Apple Watch smartwatch
It's a great time to buy smartwatches. Reuters/Issei Kato

The Apple Watch Series 3 is now expected to be distinct from its predecessors due to its capacity to count calories. Tim Cook’s company has been awarded a new patent that sheds more light on how this new feature would work if implemented in this year’s batch of Apple smartwatches.

On Tuesday, the U.S. Patent and Trademark Office granted the Cupertino giant with Patent No. 9,640,088, which is for electronic tags that provide nutritional information about food items. Although the newly awarded patent to Apple focuses on radio frequency identification (RFID) tags, this actually gives fans an idea on what the Apple Watch Series 3 could be flaunting at launch.

Based on the patent, the electronic RFID tags will be used in a computer-implemented method of identifying nutrition data of food items. The nutritional variables will either be added or subtracted to determine the total nutrition value of food items. The data of the custom food order will then be stored into RFID electronic tags with the help of an electronic vendor device. The RFID tags, which feature near-field communication (NFC), can then transmit the nutritional variables such as total calories, fat content, sugar content and many more to the Apple Watch 3 or an iPhone.

READ: Apple developing display-embedded Touch ID for new smartwatch?

The process of identifying nutritional variables of food items could also be applied to the ingredients level. Consumers can use the technology to identify the nutritional variables of each ingredient, so a food item such as a hamburger will have accurate data shown in the RFID tag that will be placed on the food order package or receipt.
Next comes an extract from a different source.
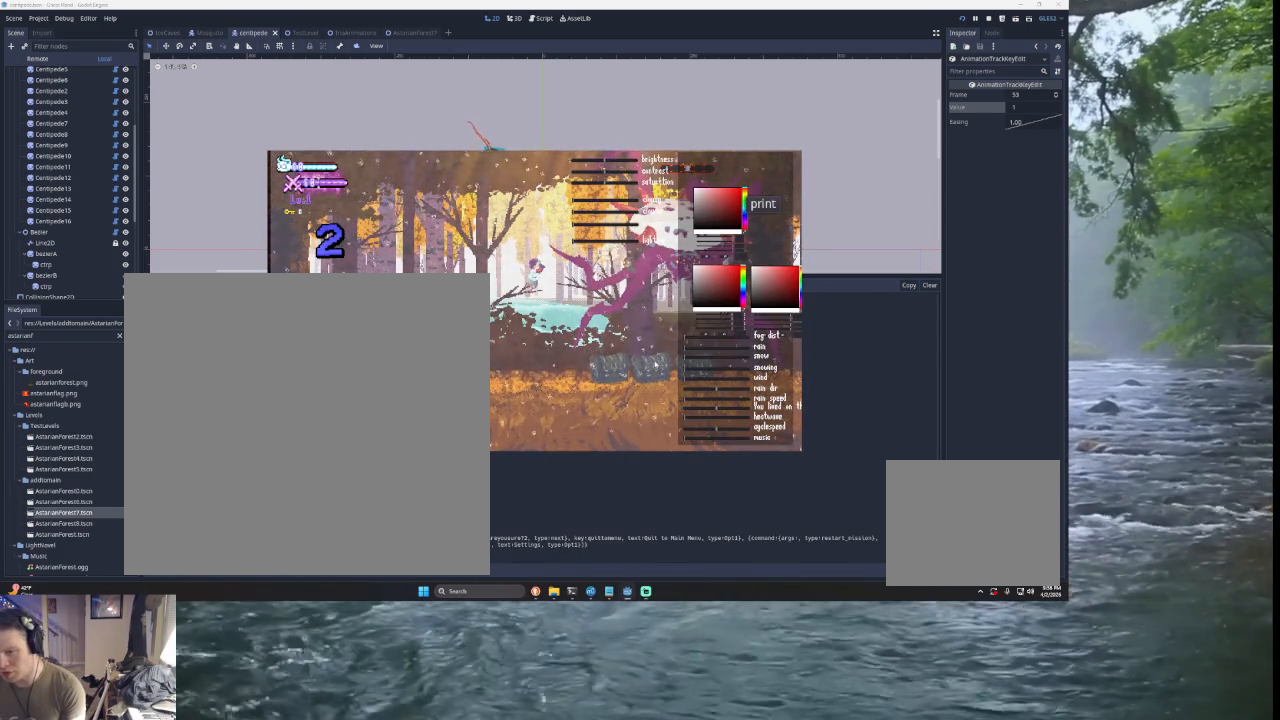
{"buttons": [], "left_stick": "center", "right_stick": "left", "events": []}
The invention is also designed to be smart in the sense that it adjusts the estimated nutritional value of a custom-food order depending on whether or not the user has consumed part or all of the food items. This way, consumers will be able to really keep track of their food intake and make adjustments to the meal they plan to consume next.

Considering the applications of the invention, it’s easy to see that Apple is planning to ditch the current app-based databases of commonly consumed food items. The existing systems simply provide the estimated nutritional value of generic food items and meals and, more often than not, require consumers to manually encode data to count calories and keep track of food intake.

AppleInsider says it is not surprising that Apple is exploring technologies that are beneficial to the health of consumers. The Cupertino giant has already proven itself when it comes to launching health-centric endeavors to the public. For example, the company positioned its Apple Watch Series 2 as a dedicated fitness wearable. It has also helped many people through its revolutionary fitness and health service called HealthKit.

Meanwhile, previous reports about the Apple Watch 3 indicated that the device will debut with cellular connectivity. Renowned Apple leaker and KGI Securities analyst Ming-Chi Kuo has also predicted that the upcoming smartwatch will house a faster processor and a bigger battery than its predecessor. Interestingly, word about a display-embedded fingerprint scanner for the next-generation smartwatch also surfaced late last month.